J’étais sur le point, monsieur, de partir pour aller coucher à Ferney, lorsque la neige m’en a fermé le chemin. Aussitôt qu’on pourra passer, je me fais une fête d’aller vous tenir compagnie. Je me flatte que vous n’avez pas besoin de protestation de ma part pour être persuadé du tendre et inviolable attachement que je vous ai voué, ainsi qu’à Mme Denis.

7120. — À M. HENNIN.
À Ferney, 4 janvier.

Lorsque vous prîtes le sieur Galien, monsieur, l’humanité, et l’espérance qu’il se corrigerait sous vos yeux, m’engagèrent à ensevelir dans le silence tous les sujets que je pouvais avoir de me plaindre de lui.

**Matériel répertorié**
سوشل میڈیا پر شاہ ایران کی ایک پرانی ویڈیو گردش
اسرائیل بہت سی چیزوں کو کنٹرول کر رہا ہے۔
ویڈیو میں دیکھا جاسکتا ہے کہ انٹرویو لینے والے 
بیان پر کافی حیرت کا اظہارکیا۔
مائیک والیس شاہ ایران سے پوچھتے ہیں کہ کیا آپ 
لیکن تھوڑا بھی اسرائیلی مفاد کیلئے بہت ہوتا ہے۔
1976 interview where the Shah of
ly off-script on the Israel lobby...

**Série d'exercices**
1 – D'après la lettre à M. Hennin dans le texte fourni, pourquoi les sujets de plainte contre le sieur Galien ont-ils été ensevelis dans le silence ? Répondez en une à trois phrases.
2 – Poursuivez la lettre à M. Hennin du texte fourni après sa dernière phrase.

**Réponses dans l'ordre**
1 – Ils ont été passés sous silence par humanité. S'y ajoutait l'espérance que le sieur Galien, pris par M. Hennin, se corrigerait sous ses yeux.

2 –
M. le maréchal de Richelieu, qui l’avait fait enfermer à Saint-Lazare pendant une année, me l’envoya, et me pria de veiller sur sa conduite. Toute ma maison sait quelles attentions j’ai eues pour lui. Monsieur le maréchal me recommanda expressément de le faire manger avec les principaux domestiques. J’ai rempli toutes les vues de monsieur le maréchal, autant qu’il a été en moi, pendant une année entière. J’ai dissimulé tous ses torts.

Depuis qu’il est chez vous, il a écrit à M. le maréchal de Richelieu des lettres dont je ne dois pas assurément être content, et que monsieur le maréchal m’a renvoyées.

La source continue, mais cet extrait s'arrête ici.